Abstract

The International Vietnam Conference was organized by the Socialist German Student League (SDS) of West Berlin and took place at the Technical University of Berlin on February 17–18, 1968. Rudi Dutschke, one of the West German student movement’s leaders, was among the main participants. A total of about 5,000 people from 14 countries took part. The congress was directed against the U.S.-led Vietnam War and more generally against Western imperialism, of which NATO in particular was seen as an expression. The participants naively showed solidarity with the Vietcong, whose struggle they saw as part of the world socialist revolution. About 15,000 mainly young people took part in the final demonstration on February 18.
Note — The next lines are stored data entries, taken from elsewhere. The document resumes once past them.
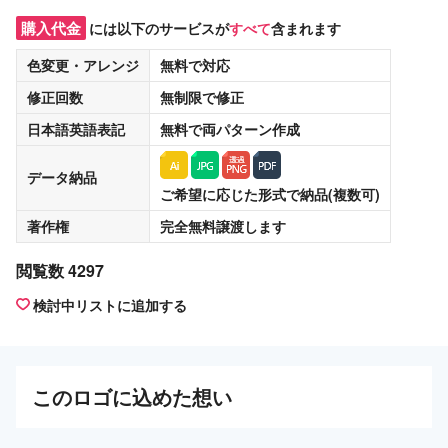
購入代金
には以下のサービスが
すべて
含まれます
色変更・アレンジ
無料
で対応
修正回数
無制限
で修正
日本語英語表記
無料
で両パターン作成
データ納品
ご希望に応じた形式で納品(複数可)
著作権
完全無料譲渡
します
閲覧数 4297
検討中リストに追加する
この
ロゴ
に込めた想い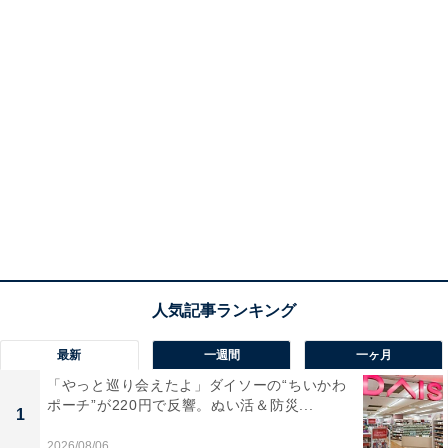
最新
一週間
一ヶ月
「やっと巡り会えたよ」ダイソーの“ちいかわ
ポーチ”が220円で反響。ぬい活＆防災...
1
2026/08/06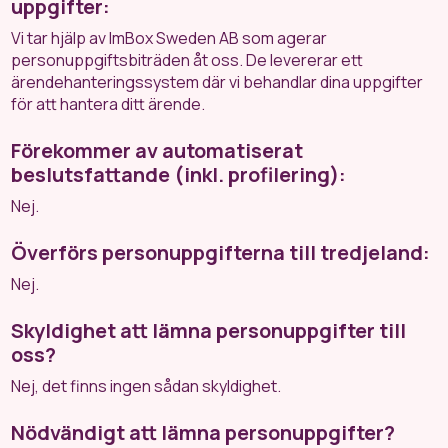
uppgifter:
Vi tar hjälp av ImBox Sweden AB som agerar
personuppgiftsbiträden åt oss. De levererar ett
ärendehanteringssystem där vi behandlar dina uppgifter
för att hantera ditt ärende.
Förekommer av automatiserat
beslutsfattande (inkl. profilering):
Nej.
Överförs personuppgifterna till tredjeland:
Nej.
Skyldighet att lämna personuppgifter till
oss?
Nej, det finns ingen sådan skyldighet.
Nödvändigt att lämna personuppgifter?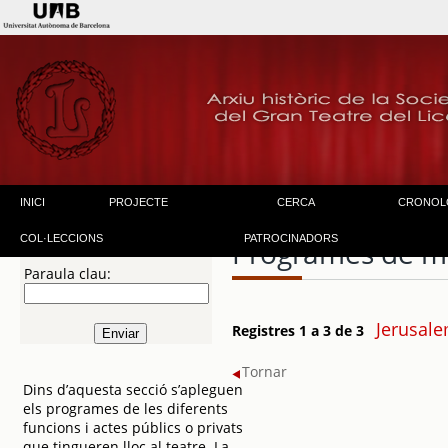
INICI
PROJECTE
CERCA
CRONOL
COL·LECCIONS
PATROCINADORS
Programes de m
Paraula clau:
Jerusale
Registres 1 a 3 de 3
Tornar
Dins d’aquesta secció s’apleguen
els programes de les diferents
funcions i actes públics o privats
que tingueren lloc al teatre. La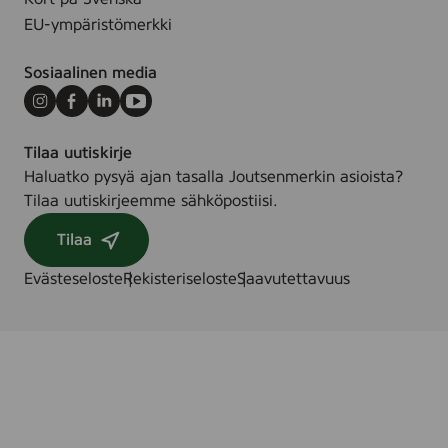
EU-ympäristömerkki
Sosiaalinen media
Instagram
Facebook
LinkedIn
Youtube
Tilaa uutiskirje
Haluatko pysyä ajan tasalla Joutsenmerkin asioista?
Tilaa uutiskirjeemme sähköpostiisi.
Tilaa
Evästeseloste
Rekisteriseloste
Saavutettavuus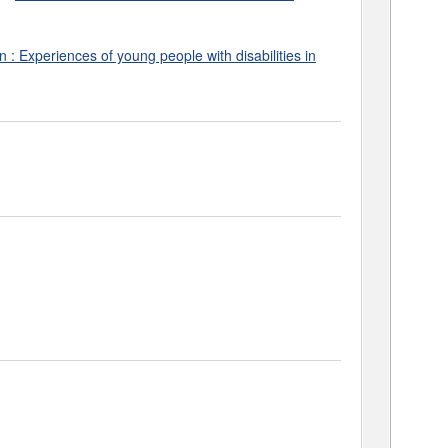
 : Experiences of young people with disabilities in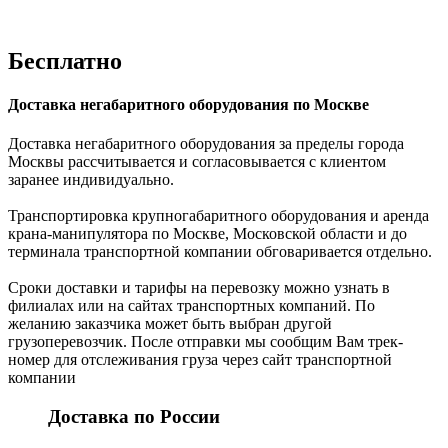
Бесплатно
Доставка негабаритного оборудования по Москве
Доставка негабаритного оборудования за пределы города
Москвы рассчитывается и согласовывается с клиентом
заранее индивидуально.
Транспортировка крупногабаритного оборудования и аренда
крана-манипулятора по Москве, Московской области и до
терминала транспортной компании обговаривается отдельно.
Сроки доставки и тарифы на перевозку можно узнать в
филиалах или на сайтах транспортных компаний. По
желанию заказчика может быть выбран другой
грузоперевозчик. После отправки мы сообщим Вам трек-
номер для отслеживания груза через сайт транспортной
компании
Доставка по России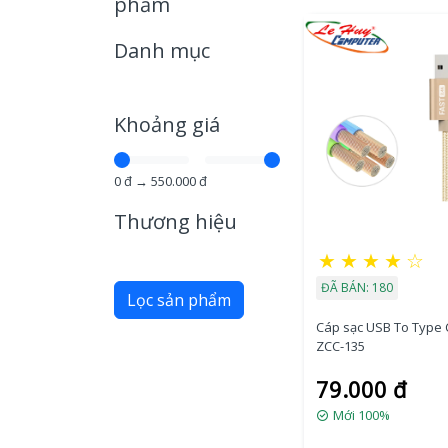
phẩm
Danh mục
Khoảng giá
0
đ →
550.000
đ
Thương hiệu
★
★
★
★
☆
ĐÃ BÁN: 180
Lọc sản phẩm
Cáp sạc USB To Type
ZCC-135
79.000 đ
Mới 100%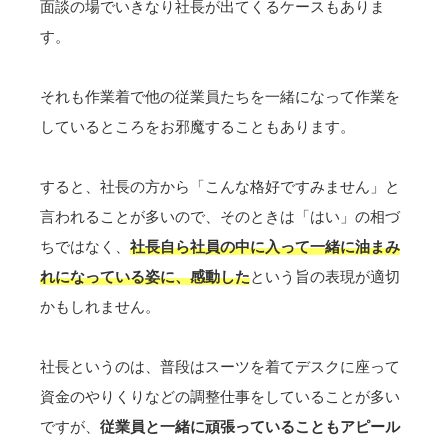
面談の場でいきなり社長が出てくるケースもありま
す。
それも作業着で他の従業員たちを一緒になって作業を
しているところをお邪魔することもあります。
すると、社長の方から「こんな格好ですみません」と
言われることが多いので、そのときは「はい」の相づ
ちではなく、
社長自ら社員の中に入って一緒に油まみ
れになっている姿に、感動した
という旨の表現が適切
かもしれません。
社長というのは、普段はスーツを着てデスクに座って
資金のやりくりなどの調整仕事をしていることが多い
ですが、
従業員と一緒に頑張っていることもアピール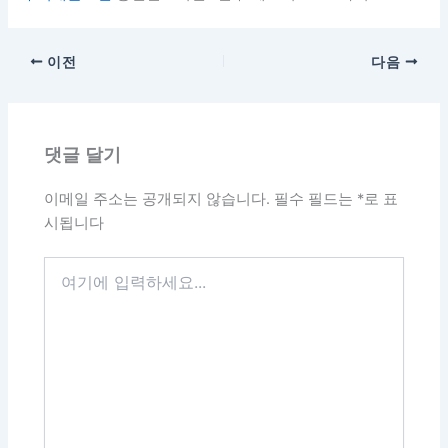
이전
다음
댓글 달기
이메일 주소는 공개되지 않습니다.
필수 필드는
*
로 표
시됩니다
여
기
에
입
력
하
세
요...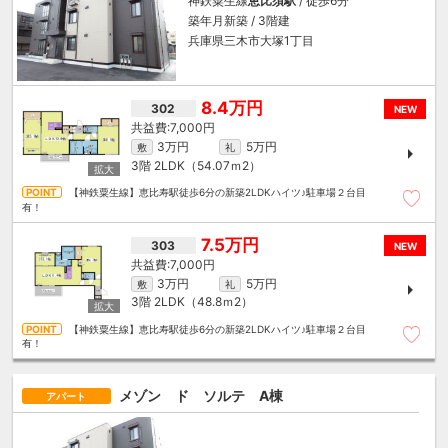
神鉄粟生線
恵比須駅
/ 徒歩6分
築年月新築 / 3階建
兵庫県三木市大塚1丁目
8.4万円
302
NEW
7,000円
3万円
5万円
敷
礼
3階
2LDK（54.07ｍ
2
）
【神鉄粟生線】恵比寿駅徒歩6分の新築2LDKハイツ♪駐車場２台目
有！
7.5万円
303
NEW
7,000円
3万円
5万円
敷
礼
3階
2LDK（48.8ｍ
2
）
【神鉄粟生線】恵比寿駅徒歩6分の新築2LDKハイツ♪駐車場２台目
有！
メゾン ド ソルテ A棟
アパート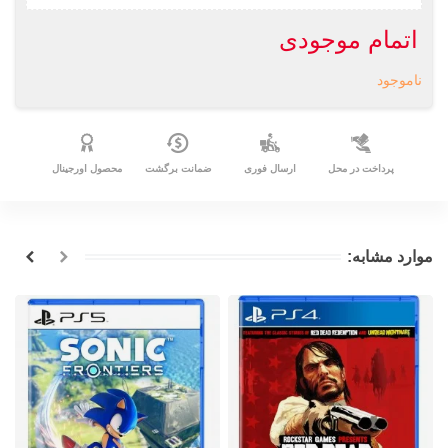
اتمام موجودی
ناموجود
پرداخت در محل
ارسال فوری
ضمانت برگشت
محصول اورجینال
موارد مشابه: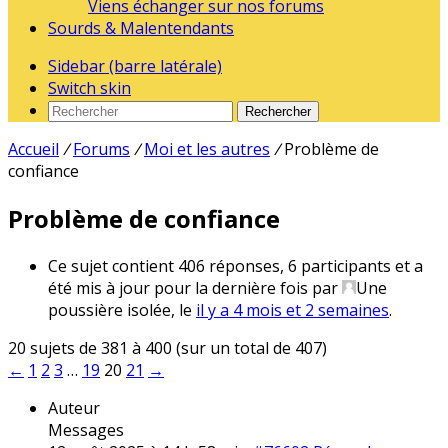
Viens échanger sur nos forums
Sourds & Malentendants
Sidebar (barre latérale)
Switch skin
Rechercher
Accueil
/
Forums
/
Moi et les autres
/
Problème de
confiance
Problème de confiance
Ce sujet contient 406 réponses, 6 participants et a
été mis à jour pour la dernière fois par
Une
poussière isolée
, le
il y a 4 mois et 2 semaines
.
20 sujets de 381 à 400 (sur un total de 407)
←
1
2
3
…
19
20
21
→
Auteur
Messages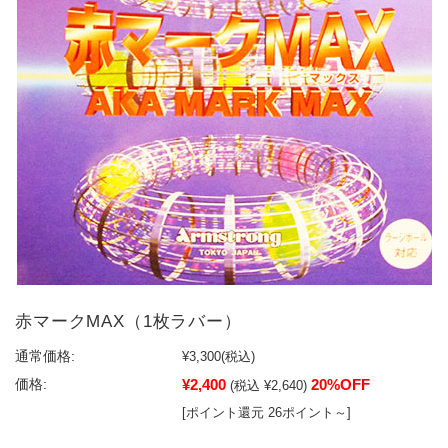
赤マークMAX（1枚ラバー）
通常価格:
¥3,300
(税込)
¥2,400
20%OFF
価格:
(税込 ¥2,640)
[ポイント還元 26ポイント～]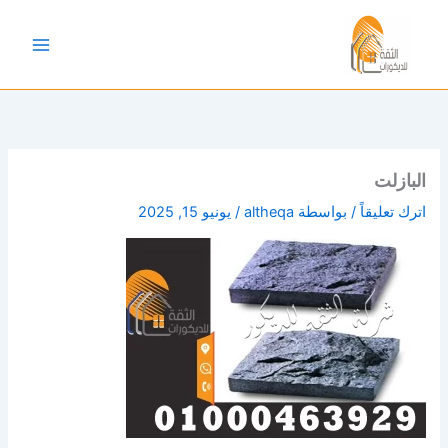
خطي
لى
لمحتوى
البازلت
اترك تعليقاً
/ بواسطة
altheqa
/
يونيو 15, 2025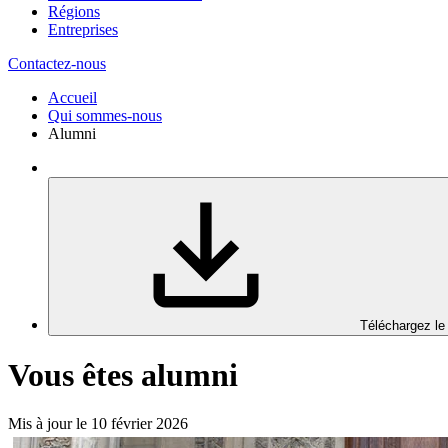
Régions
Entreprises
Contactez-nous
Accueil
Qui sommes-nous
Alumni
Téléchargez le
Vous êtes alumni
Mis à jour le 10 février 2026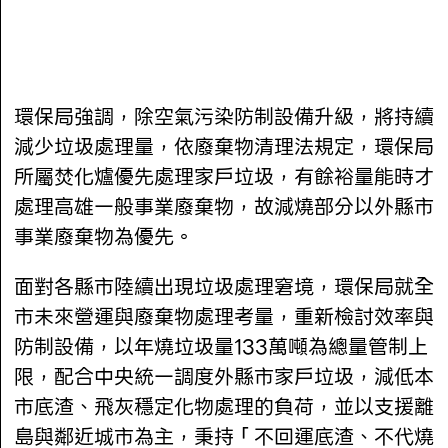
環保局強調，除空氣污染防制設備升級，將持續
減少垃圾處理量，依廢棄物清理法規定，環保局
所屬焚化爐優先處理家戶垃圾，有餘裕量能時才
處理高雄一般事業廢棄物，故減燒部分以外縣市
事業廢棄物為優先。
面對各縣市陸續出現垃圾處理窘境，環保局就全
市未來營運與廢棄物處理考量，重新檢討效率與
防制設備，以年燒垃圾量133萬噸為總量管制上
限，配合中央統一調度外縣市家戶垃圾，減低本
市底渣、飛灰穩定化物處理的負荷，並以支援離
島與鄰近城市為主，秉持「不回運底渣、不代燒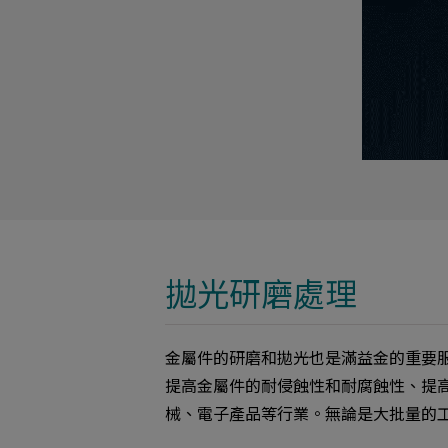
拋光研磨處理
金屬件的研磨和拋光也是滿益金的重要
提高金屬件的耐侵蝕性和耐腐蝕性、提
械、電子產品等行業。無論是大批量的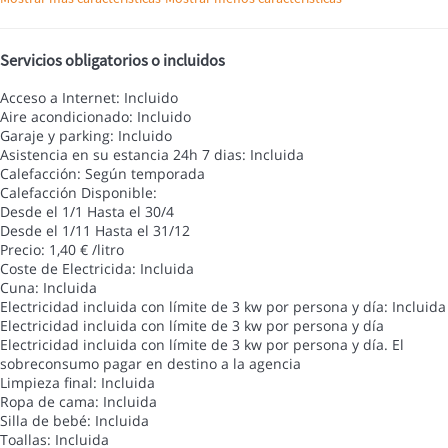
Servicios obligatorios o incluidos
Acceso a Internet: Incluido
Aire acondicionado: Incluido
Garaje y parking: Incluido
Asistencia en su estancia 24h 7 dias: Incluida
Calefacción: Según temporada
Calefacción
Disponible:
Desde el 1/1 Hasta el 30/4
Desde el 1/11 Hasta el 31/12
Precio: 1,40 € /litro
Coste de Electricida: Incluida
Cuna: Incluida
Electricidad incluida con límite de 3 kw por persona y día: Incluida
Electricidad incluida con límite de 3 kw por persona y día
Electricidad incluida con límite de 3 kw por persona y día. El
sobreconsumo pagar en destino a la agencia
Limpieza final: Incluida
Ropa de cama: Incluida
Silla de bebé: Incluida
Toallas: Incluida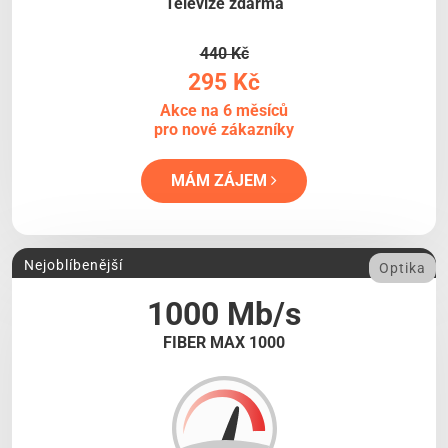
Televize zdarma
440 Kč
295 Kč
Akce na 6 měsíců
pro nové zákazníky
MÁM ZÁJEM
Nejoblíbenější
Optika
1000 Mb/s
FIBER MAX 1000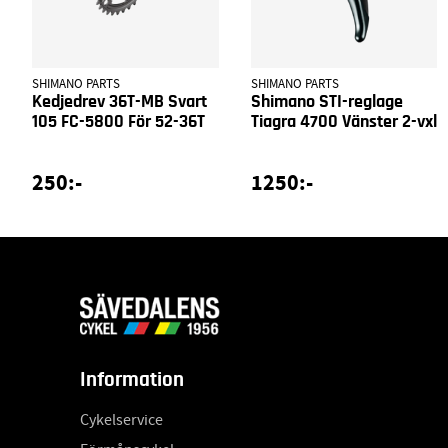
SHIMANO PARTS
SHIMANO PARTS
Kedjedrev 36T-MB Svart
Shimano STI-reglage
105 FC-5800 För 52-36T
Tiagra 4700 Vänster 2-vxl
250:-
1250:-
Information
Cykelservice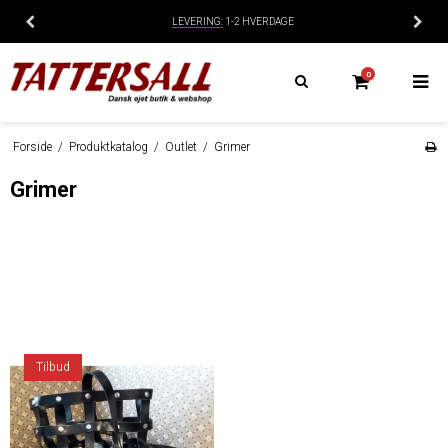
LEVERING:
1-2 HVERDAGE
0
Forside
/
Produktkatalog
/
Outlet
/
Grimer
Grimer
Tilbud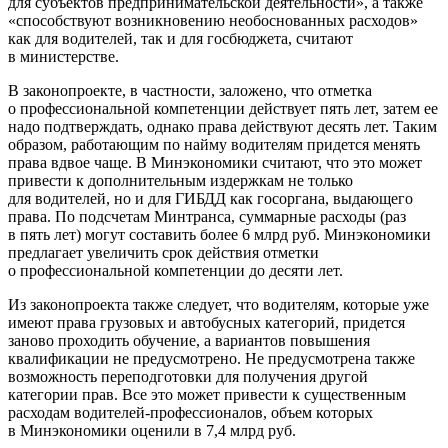
для субъектов предпринимательской деятельности», а также
«способствуют возникновению необоснованных расходов»
как для водителей, так и для госбюджета, считают
в министерстве.
В законопроекте, в частности, заложено, что отметка
о профессиональной компетенции действует пять лет, затем ее
надо подтверждать, однако права действуют десять лет. Таким
образом, работающим по найму водителям придется менять
права вдвое чаще. В Минэкономики считают, что это может
привести к дополнительным издержкам не только
для водителей, но и для ГИБДД как госоргана, выдающего
права. По подсчетам Минтранса, суммарные расходы (раз
в пять лет) могут составить более 6 млрд руб. Минэкономики
предлагает увеличить срок действия отметки
о профессиональной компетенции до десяти лет.
Из законопроекта также следует, что водителям, которые уже
имеют права грузовых и автобусных категорий, придется
заново проходить обучение, а вариантов повышения
квалификации не предусмотрено. Не предусмотрена также
возможность переподготовки для получения другой
категории прав. Все это может привести к существенным
расходам водителей-профессионалов, объем которых
в Минэкономики оценили в 7,4 млрд руб.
The International Vietnam Conference (1968)

Source

Translation of transcript

Speaker: While American bombs are falling on Vietnam, the International Vietnam Congress begins in West Berlin on February 17, 1968. It lasts two days, during which the Socialist German Student League (SDS) sends a message of protest against the U.S. military presence in Vietnam. The gathering gives rise to additional demonstrations and student initiatives, which increasingly assume the form of a revolt. For the ‘68 generation, solidarity with the Vietnamese people against the supposed aggressor, the United States, prompts a larger search for meaning—a protest against a way of life that, as the philosopher Ernst Bloch notes, is devoid of content, a revolt against the apparatuses of political parties, unions, corporations, and governments whose power mechanisms cannot be influenced and are no longer even transparent. According to (student movement leader) Rudi Dutschke, the student-demonstrators want to oppose bureaucratic rule and replace it with a world without war, hunger, and exploitative labor practices. Thus, their Vietnam protest eventually turns into a far-reaching debate about the modernization of society as a whole.